Neuro-immunology case study
Studying the immune landscape of brain tumours.
The problem
Gliomas are malignant brain tumours for which treatment options are extremely limited, and survival rates are very low.
Immunotherapy approaches that have revolutionised the treatment of other cancer types in recent years – such as colorectal cancer, breast cancer and melanoma – have poor efficacy in brain tumours, for poorly understood reasons.
New and improved treatments for gliomas are urgently required. Gaining greater understanding of the microenvironment of brain tumours will help us to find these new treatments.
Our work
Working closely with neurosurgeons and clinical pathologists in the Geoffrey Jefferson Brain Research Centre (GJBRC), we are using new technological approaches to analyse surgically-resected, clinically and molecularly characterised, human brain tumour samples.
Through our research, we aim to understand the composition and the organisation of the complex immune cell compartment within gliomas.

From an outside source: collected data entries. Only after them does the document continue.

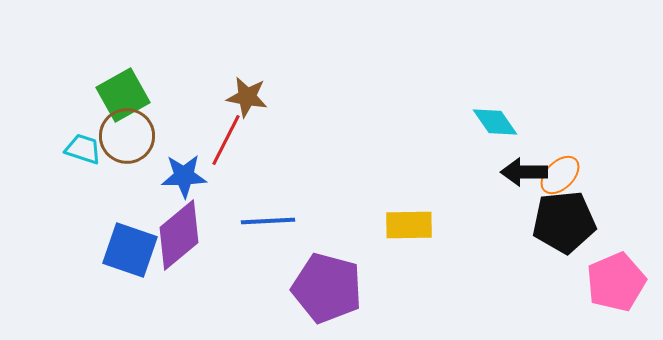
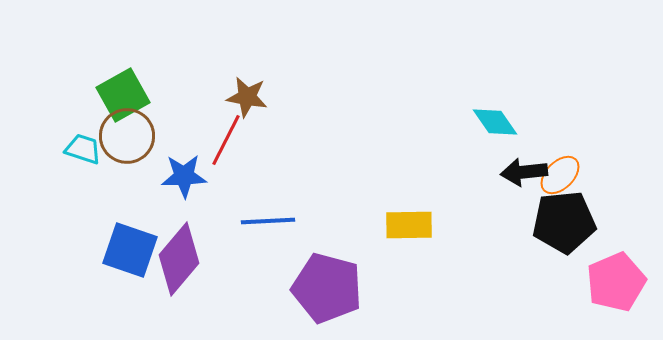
black arrow: rotated 6 degrees counterclockwise
purple diamond: moved 24 px down; rotated 10 degrees counterclockwise
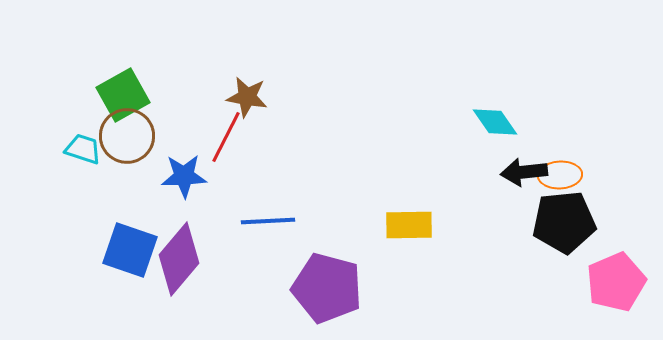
red line: moved 3 px up
orange ellipse: rotated 42 degrees clockwise
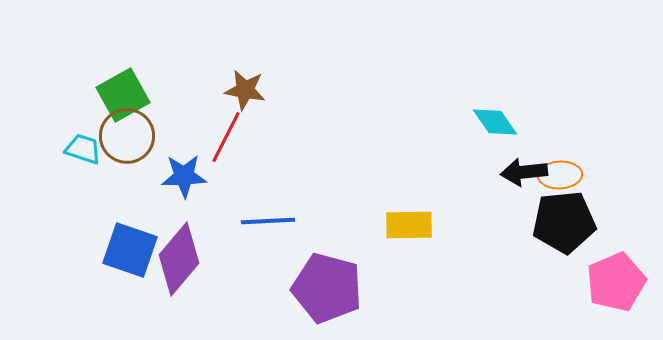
brown star: moved 2 px left, 7 px up
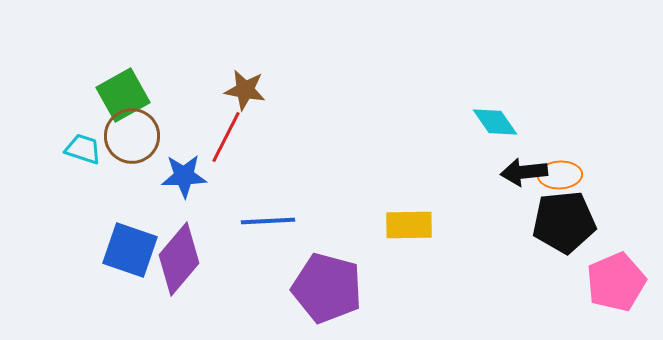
brown circle: moved 5 px right
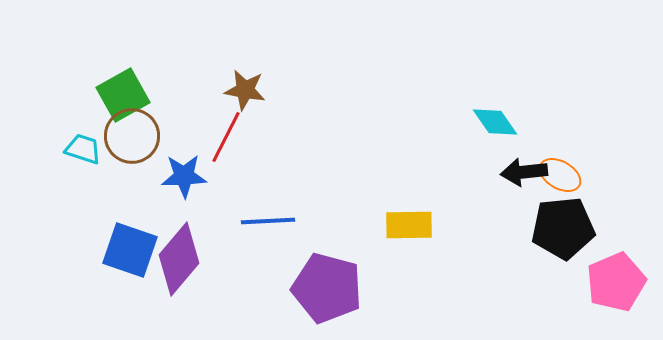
orange ellipse: rotated 33 degrees clockwise
black pentagon: moved 1 px left, 6 px down
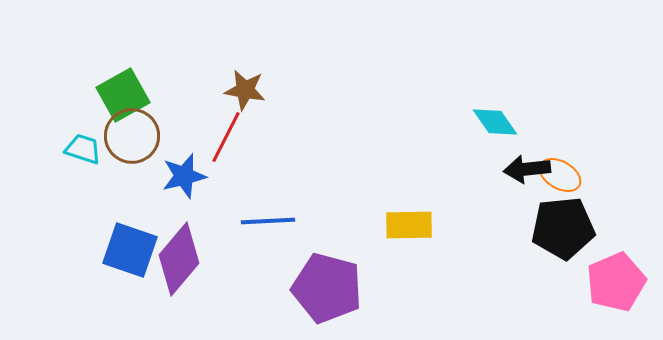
black arrow: moved 3 px right, 3 px up
blue star: rotated 12 degrees counterclockwise
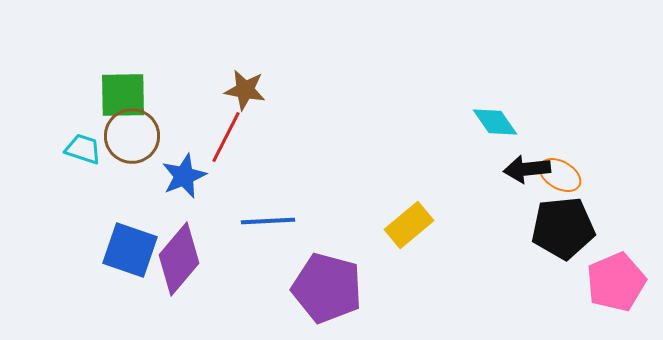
green square: rotated 28 degrees clockwise
blue star: rotated 9 degrees counterclockwise
yellow rectangle: rotated 39 degrees counterclockwise
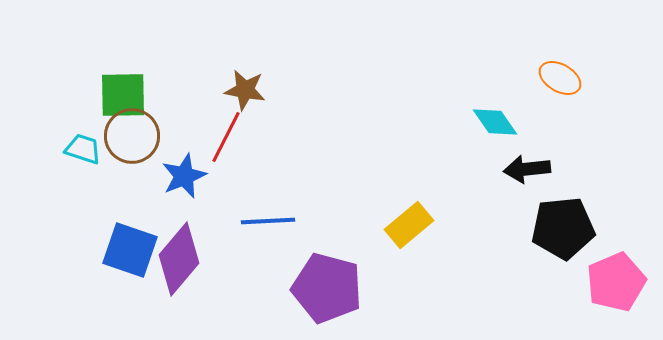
orange ellipse: moved 97 px up
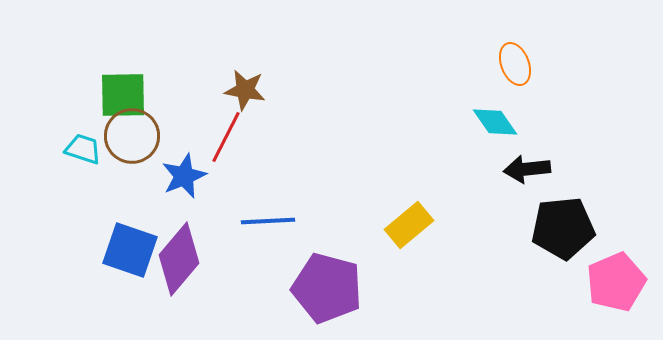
orange ellipse: moved 45 px left, 14 px up; rotated 39 degrees clockwise
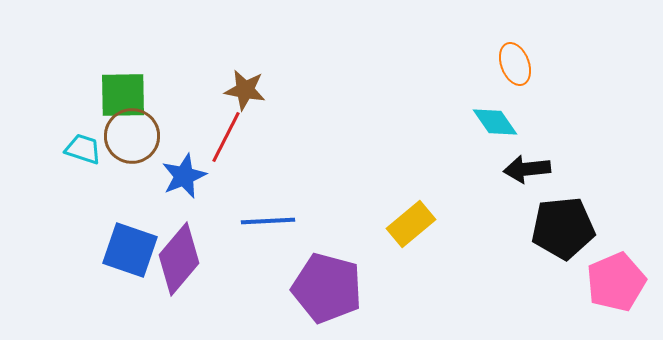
yellow rectangle: moved 2 px right, 1 px up
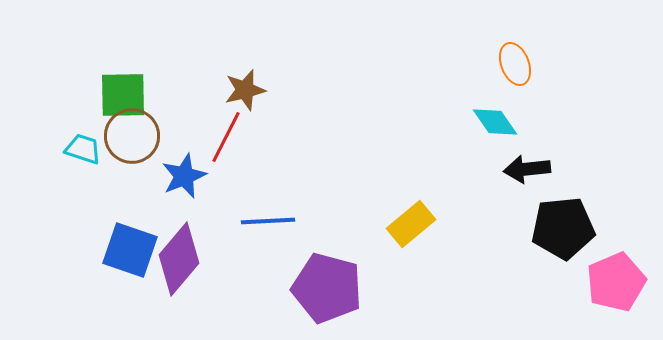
brown star: rotated 24 degrees counterclockwise
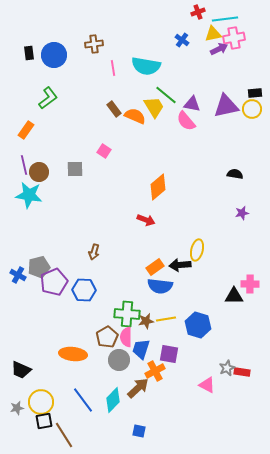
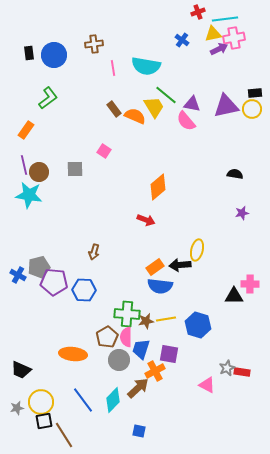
purple pentagon at (54, 282): rotated 28 degrees clockwise
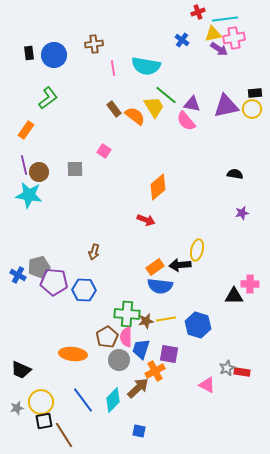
purple arrow at (219, 49): rotated 60 degrees clockwise
orange semicircle at (135, 116): rotated 15 degrees clockwise
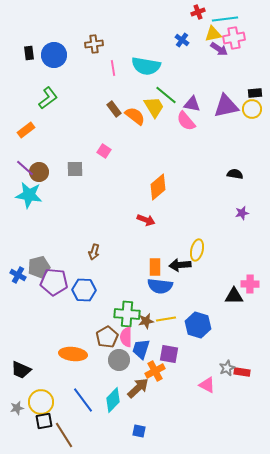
orange rectangle at (26, 130): rotated 18 degrees clockwise
purple line at (24, 165): moved 1 px right, 3 px down; rotated 36 degrees counterclockwise
orange rectangle at (155, 267): rotated 54 degrees counterclockwise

We want to identify how the interplay of specific immune cell populations with neoplastic cells and the brain tissue stromal cells affects glioma spread and progression, as well as cancer recurrence.
We also want to understand how these events undermine standard immune-based treatments.

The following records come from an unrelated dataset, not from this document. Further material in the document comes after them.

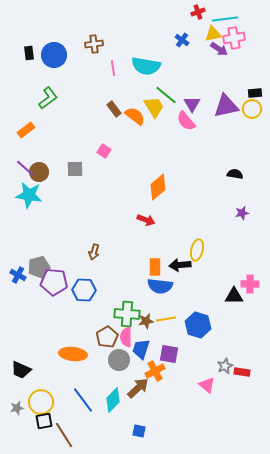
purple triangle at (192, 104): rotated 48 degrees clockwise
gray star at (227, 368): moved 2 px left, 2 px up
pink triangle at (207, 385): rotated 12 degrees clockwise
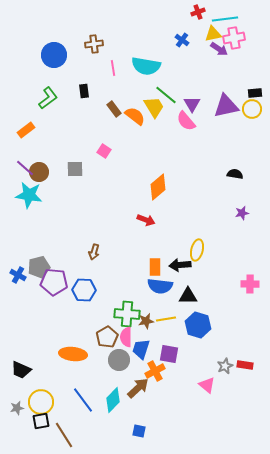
black rectangle at (29, 53): moved 55 px right, 38 px down
black triangle at (234, 296): moved 46 px left
red rectangle at (242, 372): moved 3 px right, 7 px up
black square at (44, 421): moved 3 px left
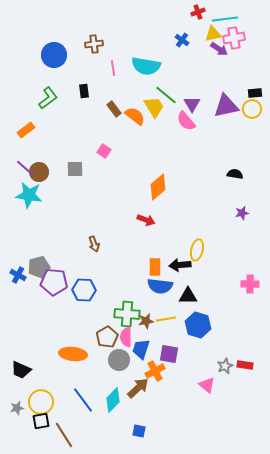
brown arrow at (94, 252): moved 8 px up; rotated 35 degrees counterclockwise
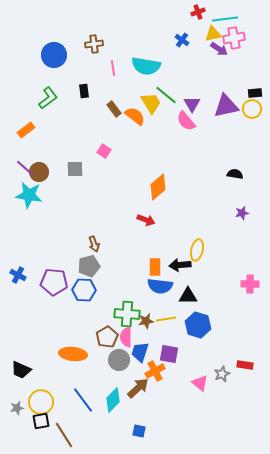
yellow trapezoid at (154, 107): moved 3 px left, 4 px up
gray pentagon at (39, 267): moved 50 px right, 1 px up
blue trapezoid at (141, 349): moved 1 px left, 3 px down
gray star at (225, 366): moved 3 px left, 8 px down
pink triangle at (207, 385): moved 7 px left, 2 px up
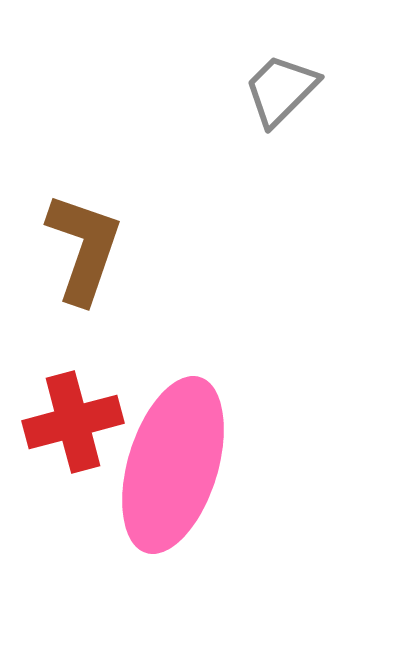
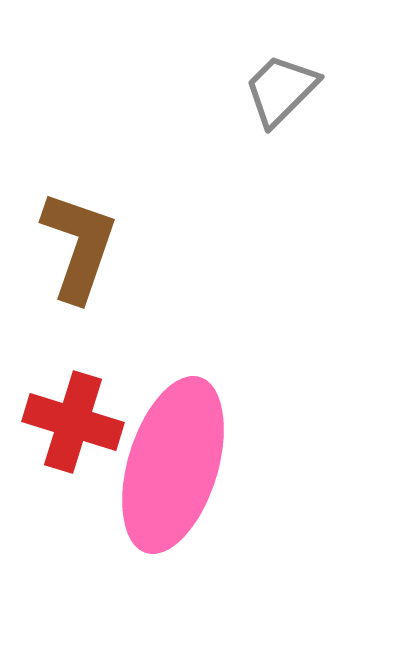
brown L-shape: moved 5 px left, 2 px up
red cross: rotated 32 degrees clockwise
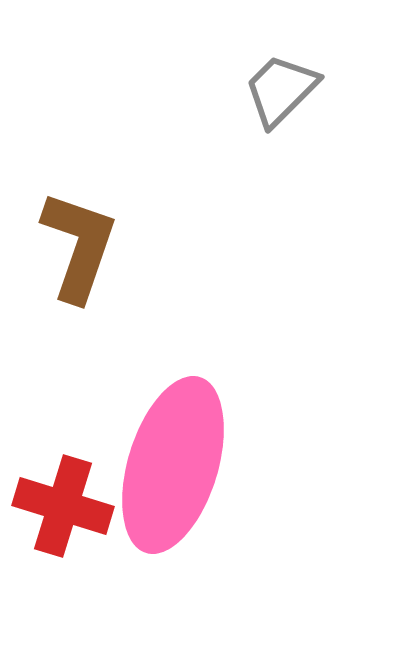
red cross: moved 10 px left, 84 px down
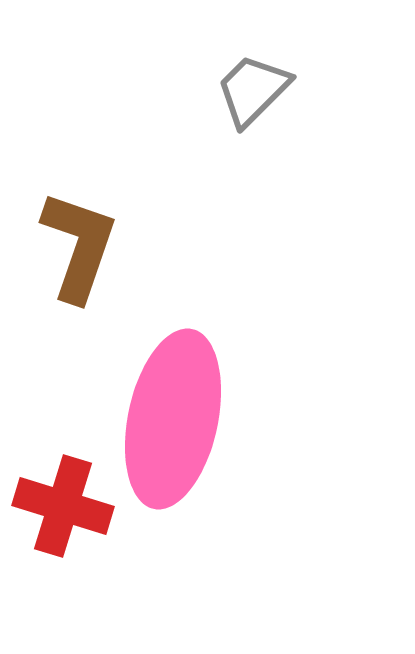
gray trapezoid: moved 28 px left
pink ellipse: moved 46 px up; rotated 5 degrees counterclockwise
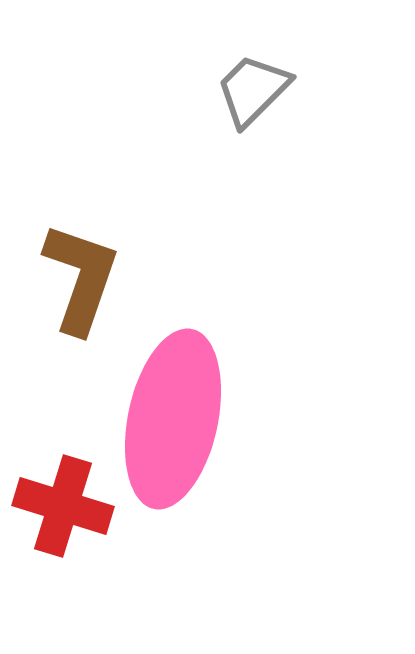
brown L-shape: moved 2 px right, 32 px down
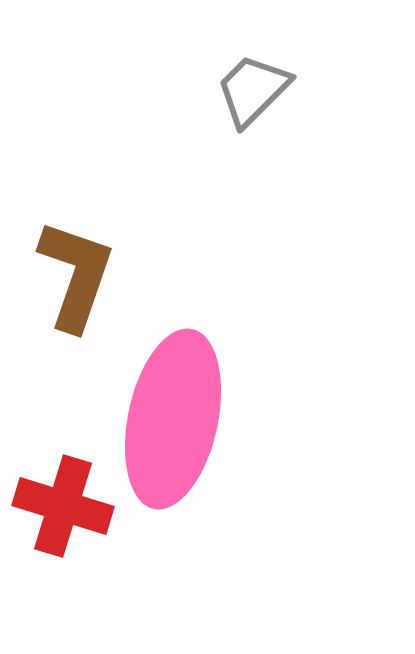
brown L-shape: moved 5 px left, 3 px up
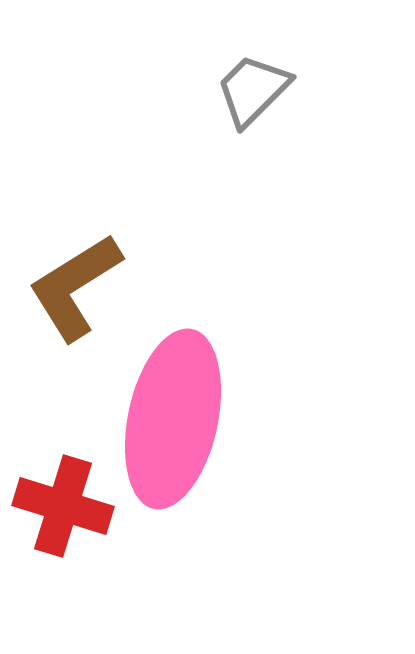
brown L-shape: moved 1 px left, 12 px down; rotated 141 degrees counterclockwise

Current questions under investigation by the combined neuro-immunology branch and the brain inflammation theme within the GJBRC include:
- identifying how immune cell phenotypic and functional heterogeneity is established within the glioma microenvironment;
- addressing the relative functions of specific immune cell subsets and populations in influencing the clinical trajectory of glioma;
- defining the factors imprinting the immunosuppressive environment in glioma to repress the ability of immune cells to kill neoplastic cells;
- mapping how the extracellular matrix is spatially remodelled within glioma to affect immune cell positioning and neoplastic cell spread throughout the brain;
- assessing the changes in the architecture and cellular composition of primary and recurrent glioma.
We are able to access unique and highly-characterised human brain tumour samples, and have an integrated programme of work involving basic immunologists and clinicians.
This means we are exceptionally well-placed to make fundamentally important discoveries that will identify new potential therapeutic approaches for brain tumour treatment.